Одна из служанок, увидев, как я пытаюсь отыскать дорогу в свою комнату, проводила меня со свечой в руке. Она зажгла от своей свечи ту, что стояла у меня на столе, и на массивных каменных стенах заплясал огонек, а у меня вдруг возникло чувство, что меня похоронили заживо. Но девушка ушла, я откинула вышитую занавеску на окне, и прохладный ветерок выдул это ужасное чувство. Я попыталась обдумать все, что со мной произошло, но усталый мозг кричал одно: спать. Тогда я нырнула под одеяла, задула свечу и заснула, глядя, как медленно восходит луна.


* * *

Будить меня опять явилась массивная мистрисс Фитцгиббонс, которая принесла с собой полный набор туалетных принадлежностей, подобающих шотландской леди знатного происхождения.

Свинцовые расчесочки, чтобы подтемнить брови и ресницы, горшочки с растертым в порошок корнем фиалки и рисовой пудрой, даже карандаш, про который я решила, что это краска для век, хотя никогда такого не видела, и изящную фарфоровую чашечку с крышкой, украшенную позолоченными лебедями и полную французских румян.

Кроме того, мистрисс Фитцгиббонс принесла полосатую зеленую верхнюю юбку и шелковый лиф, а также желтые шерстяные чулки. Все это не было похоже на домотканую одежду, которую мне дали вчера. Что бы ни значил этот «Совет», видимо, он считался весьма значительным событием. Я едва не впала в соблазн из чувства противоречия настоять на собственной одежде, но воспоминания о том, как отозвался о моей «сорочке» жирный Руперт, оказалось достаточно, чтобы передумать.

Кроме того, мне действительно понравился Каллум, несмотря на то, что он намеревался удерживать меня здесь в ближайшем обозримом будущем. Ладно, это мы еще посмотрим, думала я, изо всех сил стараясь правильно нанести румяна. Дугал сказал, что молодой человек, которого я лечила, в конюшнях, так? А в конюшнях должны быть лошади и пони, на которых можно отсюда ускакать. И я решила поискать Джейми Мактавиша сразу же после того, как с «Советом» будет покончено.

Как оказалось, под «Советом» понималось следующее: то самое обеденное помещение, в котором я вчера вечером ужинала, только претерпевшее некоторые изменения. Столы, скамьи и табуреты отодвинули к стенам, головной стол убрали, а на его место поставили солидное резное кресло темного дерева, накрытое тем, что, очевидно, являлось цветами Маккензи — пледом в зеленую и синюю клетку с небольшими вкраплениями красного и белого. Стены украсили ветками падуба, каменные плиты пола присыпали чистой соломой.
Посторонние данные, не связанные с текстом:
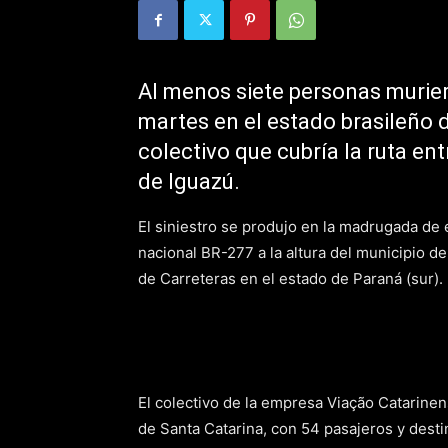
Al menos siete personas murier
martes en el estado brasileño 
colectivo que cubría la ruta ent
de Iguazú.
El siniestro se produjo en la madrugada de 
nacional BR-277 a la altura del municipio d
de Carreteras en el estado de Paraná (sur).
El colectivo de la empresa Viação Catarinens
de Santa Catarina, con 54 pasajeros y destin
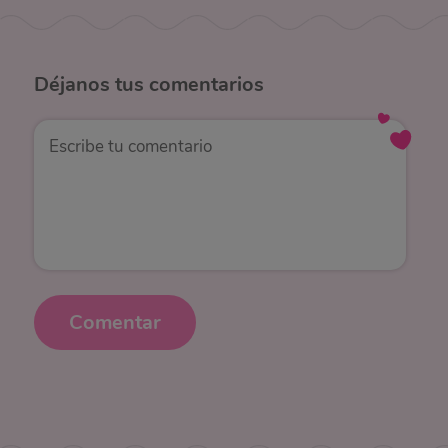
Déjanos
tus comentarios
Comentar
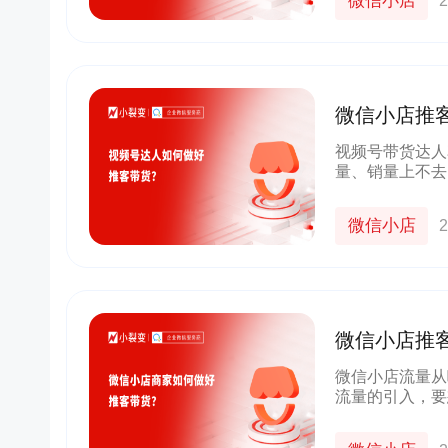
微信小店
2
微信小店推
客带货？
视频号带货达人
量、销量上不去
域意识的达人们
量新销量。 这
微信小店
2
微信小店推
推客带货？
微信小店流量从
流量的引入，要
分用好微信生态
来，用社交裂变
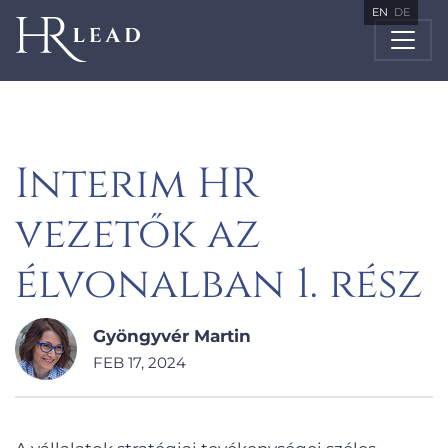
EN
DE
Interim HR
vezetők az
élvonalban 1. rész
Gyöngyvér Martin
FEB 17, 2024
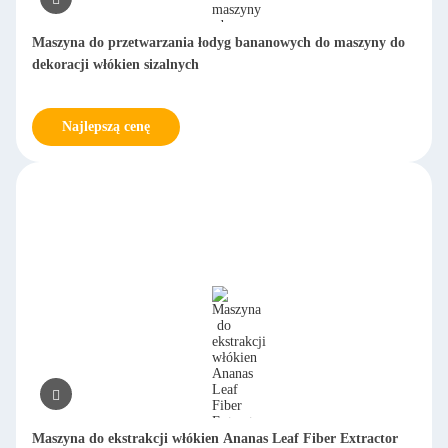
Maszyna do przetwarzania łodyg bananowych do maszyny do
dekoracji włókien sizalnych
Najlepszą cenę
Maszyna do ekstrakcji włókien Ananas Leaf Fiber Extractor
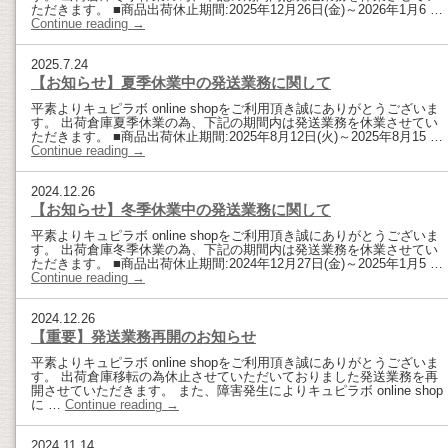
ただきます。 ■商品出荷休止期間:2025年12月26日(金)～2026年1月6 …
Continue reading
→
2025.7.24
【お知らせ】夏季休業中の発送業務に関して
平素よりキュピラボ online shopをご利用頂き誠にありがとうございま
す。 出荷倉庫夏季休業の為、下記の期間内は発送業務を休業させてい
ただきます。 ■商品出荷休止期間:2025年8月12日(火)～2025年8月15 …
Continue reading
→
2024.12.26
【お知らせ】冬季休業中の発送業務に関して
平素よりキュピラボ online shopをご利用頂き誠にありがとうございま
す。 出荷倉庫冬季休業の為、下記の期間内は発送業務を休業させてい
ただきます。 ■商品出荷休止期間:2024年12月27日(金)～2025年1月5 …
Continue reading
→
2024.12.26
【重要】発送業務再開のお知らせ
平素よりキュピラボ online shopをご利用頂き誠にありがとうございま
す。 出荷倉庫移転の為休止させていただいておりました発送業務を再
開させていただきます。 また、障害発生によりキュピラボ online shop
に …
Continue reading
→
2024.11.14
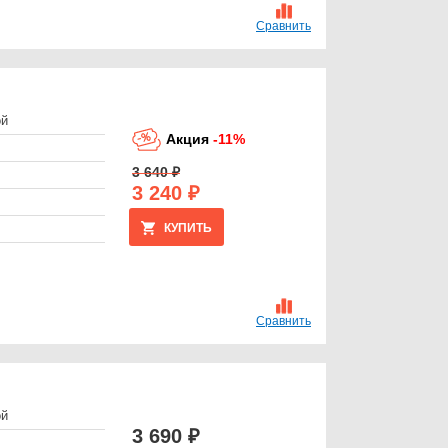
Сравнить
ой
Акция
-11%
3 640 ₽
3 240 ₽
КУПИТЬ
Сравнить
ой
3 690 ₽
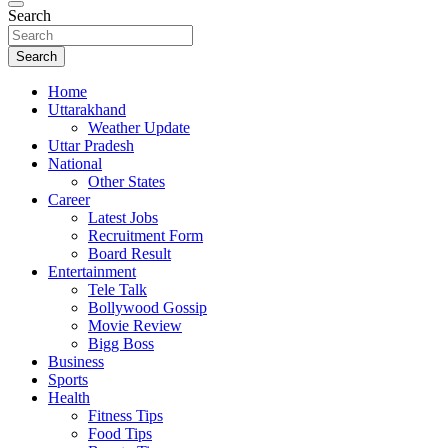
Search
Search
Home
Uttarakhand
Weather Update
Uttar Pradesh
National
Other States
Career
Latest Jobs
Recruitment Form
Board Result
Entertainment
Tele Talk
Bollywood Gossip
Movie Review
Bigg Boss
Business
Sports
Health
Fitness Tips
Food Tips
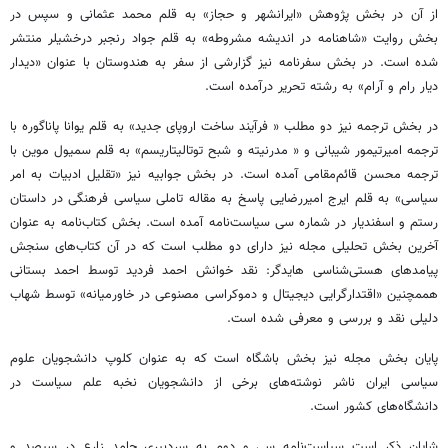
از آن در بخش پژوهش «ایرانشهر و حجاز» به قلم محمد عثمانی و سپس در
بخش روایت «شاهنامه در اندیشه مشروطه» به قلم جواد رنجبر درخشیلر منتشر
شده است. در بخش سفرنامه نیز گزارشی از سفر به هندوستان با عنوان «دیدار
دیار رام و آرام» به رشته تحریر درآمده است.
در بخش ترجمه نیز دو مطلب « فرآیند ساخت اروپای جدید» به قلم یوانا پاناگوره با
ترجمه امیرتیمور شیبانی و « مدرنیته و شبح توتالیتاریسم» به قلم سمیول موین با
ترجمه محسن قائم‌مقامی آمده است. در بخش جوابیه نیز «تقلیل ادبیات به امر
سیاسی» به قلم ایرج امیررضایی پاسخ به مقاله تاملی سیاسی فرهنگی در داستان
رستم و اسفندیار در شماره سی سیاست‌نامه آمده است. بخش کتاب‌نامه به عنوان
آخرین بخش تحلیلی مجله نیز دارای دو مطلب است که در آن کتاب‌های سنجش
پیامدهای هستی‌شناسی هایدگر: نقد خوانش احمد فردید توسط احمد بستانی
هممچنین «اقتدارگرایی دیجیتال و دموکراسی مصنوعی در خاورمیانه» توسط شهاب
دلیلی نقد و بررسی و معرفی شده است.
پایان بخش مجله نیز بخش باشگاه است که به عنوان کلوپ دانشجویان علوم
سیاسی ایران ناشر نوشته‌های برخی از دانشجویان نخبه علم سیاست در
دانشگاه‌های کشور است.
شایان ذکر است سیاست‌نامه سی و دوم به سردبیری حامد زارع در سیصد و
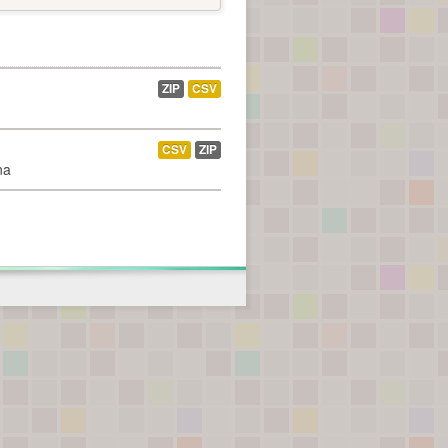
ZIP
CSV
CSV
ZIP
na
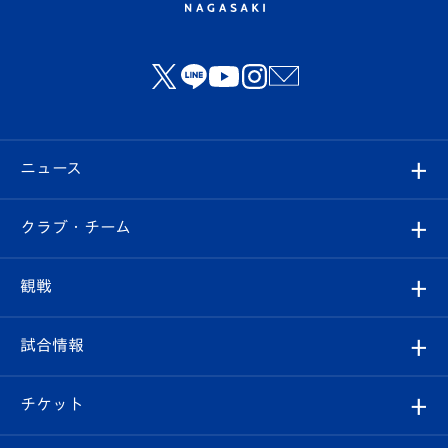
ニュース
すべて
クラブ・チーム
トップチーム
クラブプロフィール
観戦
クラブ
フィロソフィー
観戦ルール
試合情報
試合情報
クラブ概要
観戦ツアー
試合日程/結果
チケット
ファンクラブ
エンブレム紹介
はじめての観戦ガイド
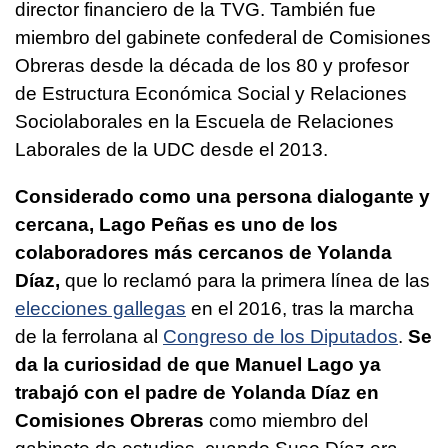
director financiero de la TVG. También fue
miembro del gabinete confederal de Comisiones
Obreras desde la década de los 80 y profesor
de Estructura Económica Social y Relaciones
Sociolaborales en la Escuela de Relaciones
Laborales de la UDC desde el 2013.
Considerado como una persona dialogante y
cercana, Lago Peñas es uno de los
colaboradores más cercanos de Yolanda
Díaz,
que lo reclamó para la primera línea de las
elecciones gallegas
en el 2016, tras la marcha
de la ferrolana al
Congreso de los Diputados
.
Se
da la curiosidad de que Manuel Lago ya
trabajó con el padre de Yolanda Díaz en
Comisiones Obreras
como miembro del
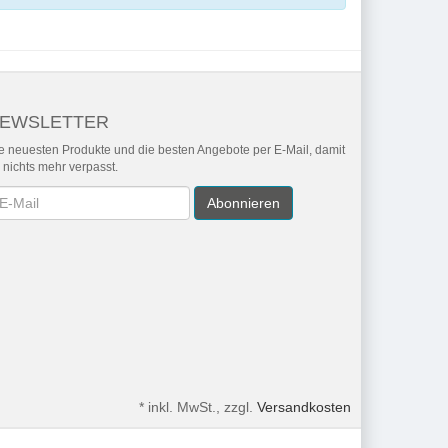
EWSLETTER
e neuesten Produkte und die besten Angebote per E-Mail, damit
r nichts mehr verpasst.
wsletter
Abonnieren
*
inkl. MwSt., zzgl.
Versandkosten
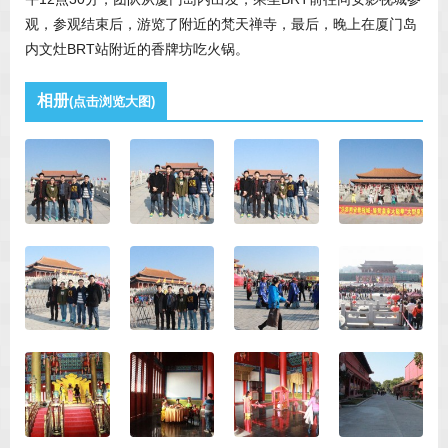
观，参观结束后，游览了附近的梵天禅寺，最后，晚上在厦门岛
内文灶BRT站附近的香牌坊吃火锅。
相册
(点击浏览大图)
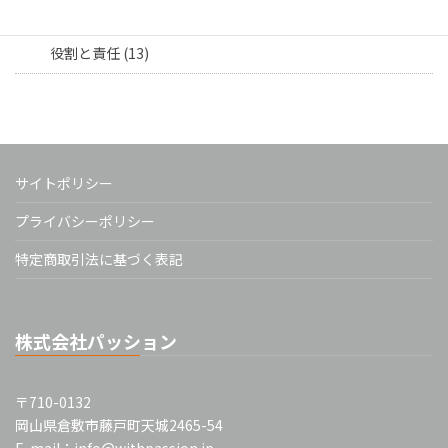
担当者向け (16)
役割と責任 (13)
サイトポリシー
プライバシーポリシー
特定商取引法に基づく表記
株式会社パッション
〒710-0132
岡山県倉敷市藤戸町天城2465-54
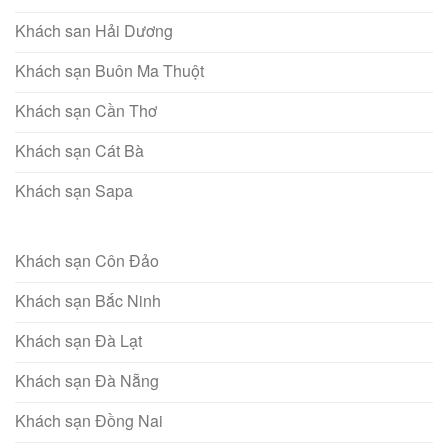
Khách san Hải Dương
Khách sạn Buôn Ma Thuột
Khách sạn Cần Thơ
Khách sạn Cát Bà
Khách sạn Sapa
Khách sạn Côn Đảo
Khách sạn Bắc Ninh
Khách sạn Đà Lạt
Khách sạn Đà Nẵng
Khách sạn Đồng Nai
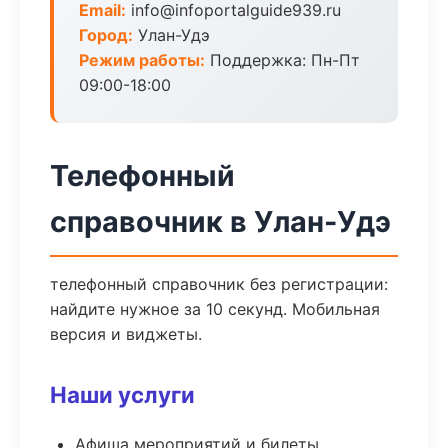
Email:
info@infoportalguide939.ru
Город:
Улан-Удэ
Режим работы:
Поддержка: Пн-Пт
09:00-18:00
Телефонный
справочник в Улан-Удэ
телефонный справочник без регистрации:
найдите нужное за 10 секунд. Мобильная
версия и виджеты.
Наши услуги
Афиша мероприятий и билеты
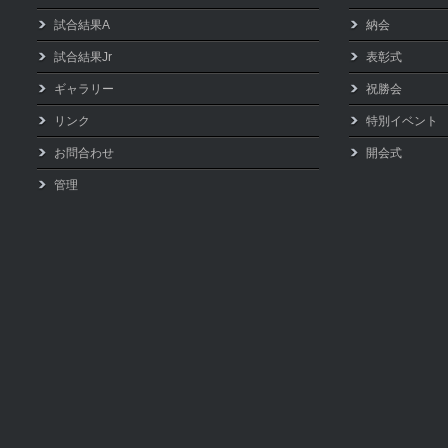
試合結果A
納会
試合結果Jr
表彰式
ギャラリー
祝勝会
リンク
特別イベント
お問合わせ
開会式
管理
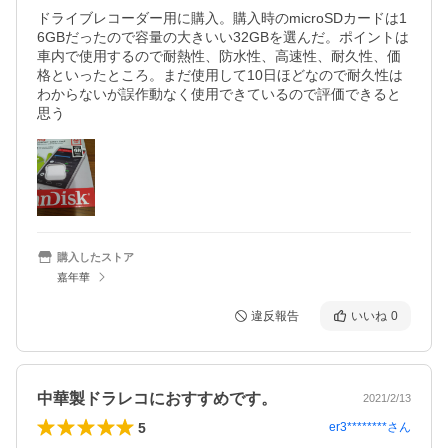
ドライブレコーダー用に購入。購入時のmicroSDカードは1
6GBだったので容量の大きいい32GBを選んだ。ポイントは
車内で使用するので耐熱性、防水性、高速性、耐久性、価
格といったところ。まだ使用して10日ほどなので耐久性は
わからないが誤作動なく使用できているので評価できると
思う
購入したストア
嘉年華
違反報告
いいね
0
中華製ドラレコにおすすめです。
2021/2/13
5
er3********
さん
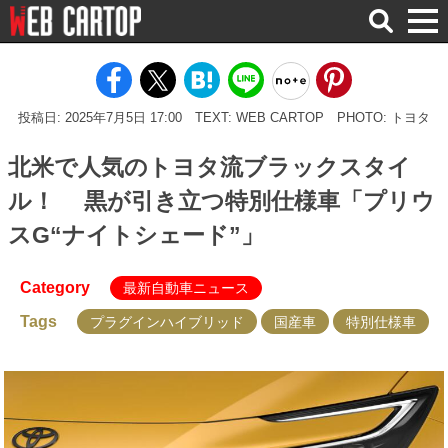
検
索
投稿日: 2025年7月5日 17:00
TEXT: WEB CARTOP
PHOTO: トヨタ
北米で人気のトヨタ流ブラックスタイ
ル！ 黒が引き立つ特別仕様車「プリウ
スG“ナイトシェード”」
Category
最新自動車ニュース
Tags
プラグインハイブリッド
国産車
特別仕様車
Позади пустого пока кресла стоял юный волынщик и накачивал воздух в небольшие трубки волынки, издававшей вздохи и хрипы. Рядом с ним располагались люди, которых я посчитала за ближайших помощников Каллума: узколицый мужчина в узких штанах и рабочей рубахе, прислонившийся к стене; лысеющий невысокий человечек в камзоле из хорошей парчи — явно писец, потому что сидел за столом, на котором разложил чернильницу из рога, перья и бумагу; двое мускулистых мужчин в килтах, больше всего походивших на охранников; а сбоку — просто огромный человек.